Ces deux cours ont approfondi la réflexion sur le Journal de deuil de Roland Barthes. En premier lieu, l’écrit de deuil nous est apparu comme l’envers du récit de vie, par son refus du temps, qui signifierait l’atténuation du deuil, la consolation. L’écrit de deuil reste délibérément dans le retour du même, dans un « chagrin immuable et sporadique ». Dans Albertine disparue, l’épisode du deuil illustre au mieux le principe de la multiplicité des moi à travers la saisie d’une collection d’instantanés de la défunte qui transforment le deuil en retour incessant du même : le narrateur proustien fait le deuil d’une multiplicité d’Albertine successives.
Dans le deuil, le sujet fait l’expérience d’un temps immobile parce que toujours recommencé, et donc inaccessible au flux de la narration. Le deuil se définit comme l’expérience d’une répétition, d’une platitude perpétuelle du temps et de l’espace, à l’image de ces paysages mornes et sans horizon qui servent de métaphore à la mélancolie baudelairienne dans certains poèmes en prose du Spleen de Paris. Ce sentiment d’un présent répété à l’infini, qui est le premier leitmotiv du Journal de deuil, est chez Baudelaire une source de l’inspiration poétique, sous les traits de cette « condamnation à vivre à perpétuité » qui, selon les termes de Jean Starobinski, caractérise la mélancolie. Le rapport entre la mélancolie et l’immortalité prend deux formes : ne pas pouvoir mourir d’un côté, et de l’autre, découvrir dans la mort un au-delà qui perpétue la vie. Cette errance perpétuelle est celle à laquelle est condamné le juif errant, dont le mythe est évoqué dans le poème « Les sept vieillards ». Les images baudelairiennes de la mort impossible et de l’errance qu’elle provoque se retrouvent sous la plume de Barthes évoquant la « mer de chagrin » qui le submerge.

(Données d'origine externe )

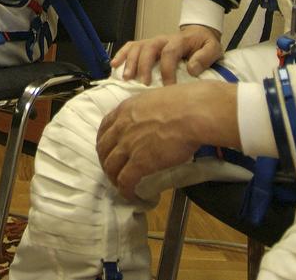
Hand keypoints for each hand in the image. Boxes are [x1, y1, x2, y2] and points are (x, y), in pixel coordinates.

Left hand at [96, 80, 239, 201]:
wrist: (193, 113)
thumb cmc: (184, 103)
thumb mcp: (156, 99)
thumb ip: (148, 110)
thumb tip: (155, 118)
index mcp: (126, 109)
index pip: (105, 127)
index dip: (104, 141)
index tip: (109, 148)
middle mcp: (122, 127)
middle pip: (103, 148)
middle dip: (105, 161)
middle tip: (113, 169)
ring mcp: (128, 145)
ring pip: (110, 166)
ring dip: (113, 178)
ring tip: (121, 185)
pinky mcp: (139, 162)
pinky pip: (125, 180)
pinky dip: (125, 190)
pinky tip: (131, 195)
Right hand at [110, 24, 222, 85]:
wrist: (198, 34)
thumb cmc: (204, 45)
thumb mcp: (213, 48)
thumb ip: (205, 57)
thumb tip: (192, 69)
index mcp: (179, 41)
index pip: (169, 52)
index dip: (167, 70)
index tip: (168, 88)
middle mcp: (163, 39)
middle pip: (149, 48)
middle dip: (144, 66)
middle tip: (144, 83)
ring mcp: (152, 41)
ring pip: (137, 47)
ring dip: (130, 62)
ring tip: (127, 78)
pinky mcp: (146, 45)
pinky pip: (130, 46)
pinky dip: (121, 54)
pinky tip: (114, 66)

Ce rejet du récit se comprend aussi comme un refus de faire signifier le deuil, de dialectiser son expérience par le biais de la narration. Il s’agit au contraire de s’en tenir aux émotions, de saisir en souvenir, par un geste très proustien, chaque visage de la défunte qui ressuscite à la vue d’un objet, d’un détail. Les images cinématographiques jouent dans Journal de deuil un tout autre rôle que dans La Chambre claire qui oppose le « punctum » de la photographie au peu d’intérêt suscité par le cinéma : les images des films provoquent des réminiscences intégrales chez le sujet en deuil, dont le moi passé, en relation avec le défunt, est prêt à ressusciter tout entier au moindre stimulus. D’où l’angoisse, partagée par Barthes et par le narrateur proustien, de vivre un jour l’atténuation de ces émotions liées au deuil, l’horreur d’un temps qui, redevenu mobile, précipiterait l’oubli. Barthes décrit avec effroi la construction affolée de l’avenir qui suit la mort d’un être, cette projection des individus dans le temps qu’il désigne sous le nom d’« aveniromanie » et qui s’oppose si violemment au temps immuable du deuil en brisant le scénario du chagrin sans trêve.